BEGIN EXTRACT PROVIDED
His guidebook features 82 hikes, from the Columbia Gorge to Southern Oregon. Here are his comments about his five favorites:
SWEET CREEK FALLS
Siuslaw National Forest. 2.4 miles round trip, 350 feet of elevation gain.
There are no thundering cascades or dramatic, vista-laden viewpoints to be found along this trail. There really isn’t even all that much exercise to speak of. Instead what you get is a peaceful walk through old-growth forest alongside a beautiful creek. The trail itself is remarkable. You will walk through a narrow gorge along catwalks bolted to canyon walls, ease through a lush forest, and ascend to a delightful viewpoint of Sweet Creek Falls.
ICE LAKE (ICE FALLS)
Eagle Cap Wilderness. 15.5 miles round trip, 3,200 feet of elevation gain.
The Wallowa Mountains launch skyward from the Columbia Plateau in an imposing, awe-inspiring display. The same peaks once gazed upon by Chief Joseph and the Nez Perce do a stalwart job of concealing the valleys, meadows, alpine lakes, and waterfalls that make the range legendary.
The hike to Ice Lake reveals many of the Wallowas’ secrets, including the tallest peaks in Eastern Oregon and what is perhaps the region’s highest waterfall. But it’s the scenery that makes this classic out-and-back day hike or overnight backpacking trip get better with every mile.
On grounds owned by Mount Angel Abbey. 1-mile round trip, 350 feet of elevation gain.
END EXTRACT PROVIDED
BEGIN SUPPLIED INFORMATION
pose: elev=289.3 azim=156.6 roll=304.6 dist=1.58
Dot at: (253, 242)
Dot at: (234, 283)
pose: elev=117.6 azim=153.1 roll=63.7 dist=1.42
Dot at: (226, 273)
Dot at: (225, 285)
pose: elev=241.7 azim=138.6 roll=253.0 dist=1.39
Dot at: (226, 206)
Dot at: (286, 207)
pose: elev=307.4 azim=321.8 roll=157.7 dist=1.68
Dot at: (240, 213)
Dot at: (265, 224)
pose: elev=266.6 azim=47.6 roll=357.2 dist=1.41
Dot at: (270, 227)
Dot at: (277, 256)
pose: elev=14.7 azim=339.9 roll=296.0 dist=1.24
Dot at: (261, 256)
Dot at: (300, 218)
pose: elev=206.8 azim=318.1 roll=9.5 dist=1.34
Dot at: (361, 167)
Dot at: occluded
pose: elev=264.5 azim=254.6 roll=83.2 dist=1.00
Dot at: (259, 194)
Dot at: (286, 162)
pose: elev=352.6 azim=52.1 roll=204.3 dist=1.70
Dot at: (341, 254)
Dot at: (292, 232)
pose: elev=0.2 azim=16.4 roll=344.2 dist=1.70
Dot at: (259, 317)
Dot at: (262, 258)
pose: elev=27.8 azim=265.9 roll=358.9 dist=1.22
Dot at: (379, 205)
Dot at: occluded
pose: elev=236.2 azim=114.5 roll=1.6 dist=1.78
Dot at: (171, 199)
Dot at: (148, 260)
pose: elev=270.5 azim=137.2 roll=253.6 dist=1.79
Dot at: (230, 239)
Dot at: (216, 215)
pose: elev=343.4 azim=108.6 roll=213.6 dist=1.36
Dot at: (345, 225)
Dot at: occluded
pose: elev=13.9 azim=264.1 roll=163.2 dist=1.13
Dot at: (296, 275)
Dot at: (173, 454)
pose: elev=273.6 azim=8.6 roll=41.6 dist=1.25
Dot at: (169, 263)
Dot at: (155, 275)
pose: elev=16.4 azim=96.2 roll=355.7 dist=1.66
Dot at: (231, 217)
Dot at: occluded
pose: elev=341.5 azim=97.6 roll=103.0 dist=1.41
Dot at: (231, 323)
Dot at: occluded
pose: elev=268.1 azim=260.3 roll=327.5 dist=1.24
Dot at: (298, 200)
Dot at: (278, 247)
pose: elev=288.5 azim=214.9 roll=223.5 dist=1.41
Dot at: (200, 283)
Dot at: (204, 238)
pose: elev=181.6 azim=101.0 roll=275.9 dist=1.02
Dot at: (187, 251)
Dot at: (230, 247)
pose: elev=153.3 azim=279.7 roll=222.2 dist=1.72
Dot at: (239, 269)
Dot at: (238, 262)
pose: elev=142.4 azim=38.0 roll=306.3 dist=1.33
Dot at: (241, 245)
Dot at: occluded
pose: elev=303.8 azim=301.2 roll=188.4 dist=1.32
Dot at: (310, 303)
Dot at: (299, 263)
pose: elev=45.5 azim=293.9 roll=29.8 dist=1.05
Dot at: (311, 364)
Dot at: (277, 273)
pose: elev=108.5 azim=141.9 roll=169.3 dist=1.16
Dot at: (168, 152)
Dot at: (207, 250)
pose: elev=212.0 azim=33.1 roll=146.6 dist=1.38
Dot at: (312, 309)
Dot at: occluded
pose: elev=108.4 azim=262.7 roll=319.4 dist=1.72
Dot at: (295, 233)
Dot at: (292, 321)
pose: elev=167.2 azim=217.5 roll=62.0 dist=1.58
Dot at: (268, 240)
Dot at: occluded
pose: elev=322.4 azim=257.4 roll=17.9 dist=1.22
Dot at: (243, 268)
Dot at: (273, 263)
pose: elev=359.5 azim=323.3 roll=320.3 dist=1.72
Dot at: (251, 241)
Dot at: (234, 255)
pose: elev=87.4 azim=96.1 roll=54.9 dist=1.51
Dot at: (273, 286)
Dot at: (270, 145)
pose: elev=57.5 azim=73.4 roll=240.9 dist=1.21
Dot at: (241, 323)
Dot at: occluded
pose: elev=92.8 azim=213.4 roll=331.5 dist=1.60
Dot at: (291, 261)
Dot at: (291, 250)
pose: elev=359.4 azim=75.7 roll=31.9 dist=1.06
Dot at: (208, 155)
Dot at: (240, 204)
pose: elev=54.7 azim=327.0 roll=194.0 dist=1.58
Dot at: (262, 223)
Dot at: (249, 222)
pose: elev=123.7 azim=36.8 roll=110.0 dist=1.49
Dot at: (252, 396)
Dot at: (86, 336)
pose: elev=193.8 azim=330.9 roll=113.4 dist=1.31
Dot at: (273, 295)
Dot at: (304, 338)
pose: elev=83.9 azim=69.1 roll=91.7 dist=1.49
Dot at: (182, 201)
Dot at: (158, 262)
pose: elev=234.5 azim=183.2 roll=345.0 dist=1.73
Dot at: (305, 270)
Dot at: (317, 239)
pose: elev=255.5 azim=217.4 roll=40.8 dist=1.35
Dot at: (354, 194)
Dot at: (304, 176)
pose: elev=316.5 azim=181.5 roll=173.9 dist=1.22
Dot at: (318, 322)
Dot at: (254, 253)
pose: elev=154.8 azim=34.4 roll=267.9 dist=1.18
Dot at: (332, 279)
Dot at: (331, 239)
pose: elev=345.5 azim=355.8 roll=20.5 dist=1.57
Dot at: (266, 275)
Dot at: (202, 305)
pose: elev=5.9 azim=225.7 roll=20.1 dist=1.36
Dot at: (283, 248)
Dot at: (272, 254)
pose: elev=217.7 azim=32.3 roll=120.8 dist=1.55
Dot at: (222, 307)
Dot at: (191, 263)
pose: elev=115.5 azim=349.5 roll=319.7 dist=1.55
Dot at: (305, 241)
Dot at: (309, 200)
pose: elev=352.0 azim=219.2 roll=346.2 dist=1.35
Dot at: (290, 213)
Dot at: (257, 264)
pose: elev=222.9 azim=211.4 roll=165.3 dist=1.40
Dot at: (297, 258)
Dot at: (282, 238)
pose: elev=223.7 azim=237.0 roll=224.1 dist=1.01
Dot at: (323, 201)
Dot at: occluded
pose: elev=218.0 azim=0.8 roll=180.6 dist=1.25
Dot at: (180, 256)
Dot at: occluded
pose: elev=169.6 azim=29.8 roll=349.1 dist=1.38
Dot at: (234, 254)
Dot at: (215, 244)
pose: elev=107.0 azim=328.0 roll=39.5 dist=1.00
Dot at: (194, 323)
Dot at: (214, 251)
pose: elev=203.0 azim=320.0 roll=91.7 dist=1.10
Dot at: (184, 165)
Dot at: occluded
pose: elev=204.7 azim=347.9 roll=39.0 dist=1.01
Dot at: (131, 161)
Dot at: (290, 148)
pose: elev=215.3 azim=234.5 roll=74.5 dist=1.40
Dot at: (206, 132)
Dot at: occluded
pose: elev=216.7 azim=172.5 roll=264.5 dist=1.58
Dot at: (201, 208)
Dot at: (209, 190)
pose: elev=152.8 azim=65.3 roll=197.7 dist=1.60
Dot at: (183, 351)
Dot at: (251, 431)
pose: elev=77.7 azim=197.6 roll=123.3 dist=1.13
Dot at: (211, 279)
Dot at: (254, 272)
END SUPPLIED INFORMATION
Rewrite everything from "ICE LAKE (ICE" down to "the range legendary." in the hiking guide excerpt, putting "breathtaking" in place of "awe-inspiring".

WRITTEN REPLY:
ICE LAKE (ICE FALLS)
Eagle Cap Wilderness. 15.5 miles round trip, 3,200 feet of elevation gain.
The Wallowa Mountains launch skyward from the Columbia Plateau in an imposing, breathtaking display. The same peaks once gazed upon by Chief Joseph and the Nez Perce do a stalwart job of concealing the valleys, meadows, alpine lakes, and waterfalls that make the range legendary.